このギャップをできるだけ埋めることで、Win-Win のプロモーションが展開できることを意識してほしい。あまりにも独りよがりのプロモーション設定をしないことだ。

媒体が成果地点と同様に重視するのは成果報酬額の大小である。広告主としては少しでも低い成果報酬額でプロモーションを実施したいところだが、あまりにも低すぎると媒体は掲載してくれない。では高ければ高いほどいいかというと、ある程度の単価を超えて高く払ったとしても一定の件数以上の獲得は見込めなくなる。※図1参照

図1 獲得単価と獲得件数のイメージ
図1 獲得単価と獲得件数のイメージ

単価の設定は広告主の収益という点が大きくかかわる部分であるが、同業界の相場からあまりにもかけ離れるとうまくいかないため、同業他社がどのような報酬設定にてプロモーションを行っているかを把握しておく必要がある。

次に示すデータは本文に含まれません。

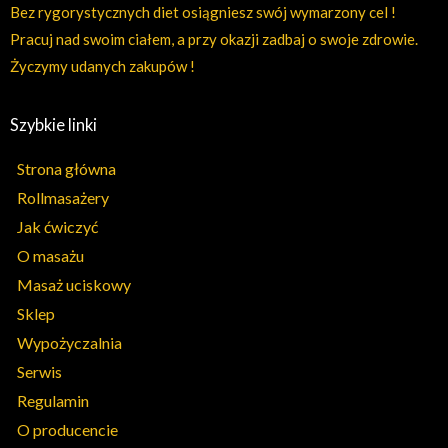
Bez rygorystycznych diet osiągniesz swój wymarzony cel !
Pracuj nad swoim ciałem, a przy okazji zadbaj o swoje zdrowie.
Życzymy udanych zakupów !
Szybkie linki
Strona główna
Rollmasażery
Jak ćwiczyć
O masażu
Masaż uciskowy
Sklep
Wypożyczalnia
Serwis
Regulamin
O producencie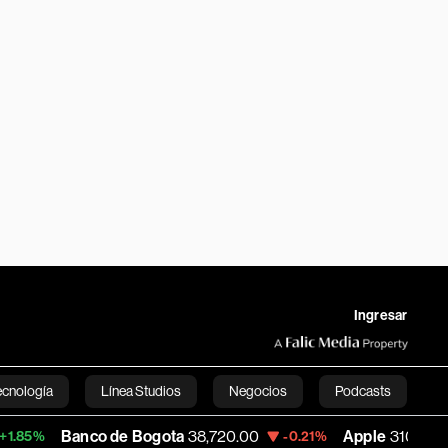
Ingresar
ecnología
Línea Studios
Negocios
Podcasts
nco de Bogota
38,720.00
Apple
310.94
-0.21%
+0.55%
English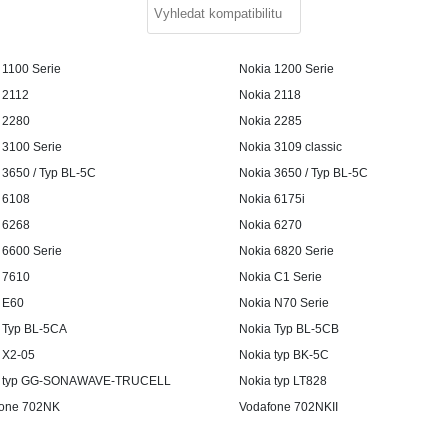
 1100 Serie
Nokia 1200 Serie
 2112
Nokia 2118
 2280
Nokia 2285
 3100 Serie
Nokia 3109 classic
 3650 / Typ BL-5C
Nokia 3650 / Typ BL-5C
 6108
Nokia 6175i
 6268
Nokia 6270
 6600 Serie
Nokia 6820 Serie
 7610
Nokia C1 Serie
 E60
Nokia N70 Serie
 Typ BL-5CA
Nokia Typ BL-5CB
 X2-05
Nokia typ BK-5C
a typ GG-SONAWAVE-TRUCELL
Nokia typ LT828
one 702NK
Vodafone 702NKII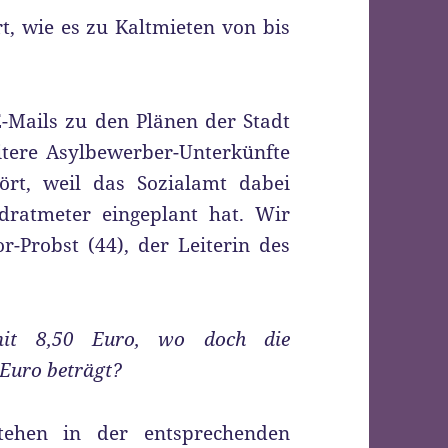
t, wie es zu Kaltmieten von bis
-Mails zu den Plänen der Stadt
eitere Asylbewerber-Unterkünfte
ört, weil das Sozialamt dabei
ratmeter eingeplant hat. Wir
-Probst (44), der Leiterin des
 mit 8,50 Euro, wo doch die
 Euro beträgt?
stehen in der entsprechenden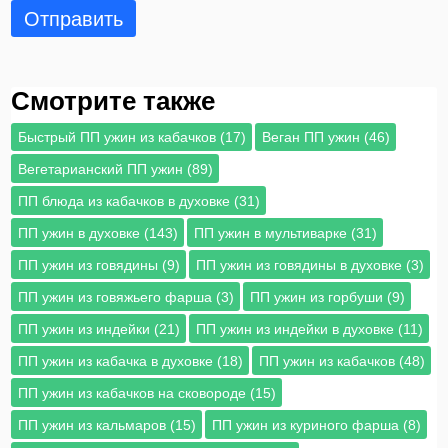
Отправить
Смотрите также
Быстрый ПП ужин из кабачков (17)
Веган ПП ужин (46)
Вегетарианский ПП ужин (89)
ПП блюда из кабачков в духовке (31)
ПП ужин в духовке (143)
ПП ужин в мультиварке (31)
ПП ужин из говядины (9)
ПП ужин из говядины в духовке (3)
ПП ужин из говяжьего фарша (3)
ПП ужин из горбуши (9)
ПП ужин из индейки (21)
ПП ужин из индейки в духовке (11)
ПП ужин из кабачка в духовке (18)
ПП ужин из кабачков (48)
ПП ужин из кабачков на сковороде (15)
ПП ужин из кальмаров (15)
ПП ужин из куриного фарша (8)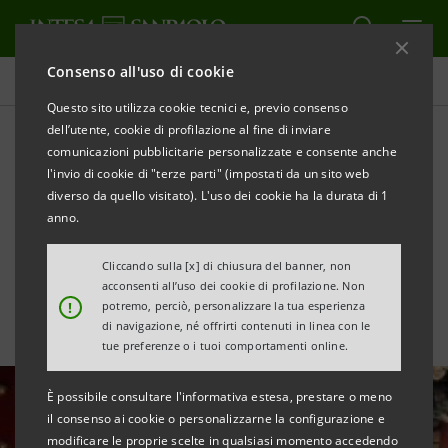
Consenso all'uso di cookie
Area Media
Questo sito utilizza cookie tecnici e, previo consenso
dell’utente, cookie di profilazione al fine di inviare
comunicazioni pubblicitarie personalizzate e consente anche
Focus Cina: crescita vicina al
l'invio di cookie di "terze parti" (impostati da un sito web
target per il 2023 con nubi
diverso da quello visitato). L'uso dei cookie ha la durata di 1
anno.
all’orizzonte
Cliccando sulla [x] di chiusura del banner, non
acconsenti all’uso dei cookie di profilazione. Non
!
potremo, perciò, personalizzare la tua esperienza
di navigazione, né offrirti contenuti in linea con le
tue preferenze o i tuoi comportamenti online.
È possibile consultare l'informativa estesa, prestare o meno
il consenso ai cookie o personalizzarne la configurazione e
modificare le proprie scelte in qualsiasi momento accedendo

もう一つは特別単価という考え方である。特別単価を設定することのメリットは大きく以下である。

1.既存掲載媒体の更なる注力
2.新規掲載媒体の囲い込み
3.有力媒体の掲載実施

特に大手の媒体や有力な媒体は、低い報酬が理由で掲載しないことが多々ある。このネックを払しょくしてあげることで掲載を促進し、アクションの獲得につなげていくことができるのである。

上述のように「成果地点の最適化」「成果報酬額の最適化」をすることで媒体のモチベーションが上がりプロモーションが活性化する。すなわち、獲得件数が増加する、という図式が成り立つ。

アフィリエイトは媒体と広告主の信頼関係が深まれば深まるほど成功する広告手法だと言える。広告主が自社の利益だけを追求することなく、媒体の考えを理解しギャップを埋める姿勢がアフィリエイト成功の要素の一つであることは間違いない。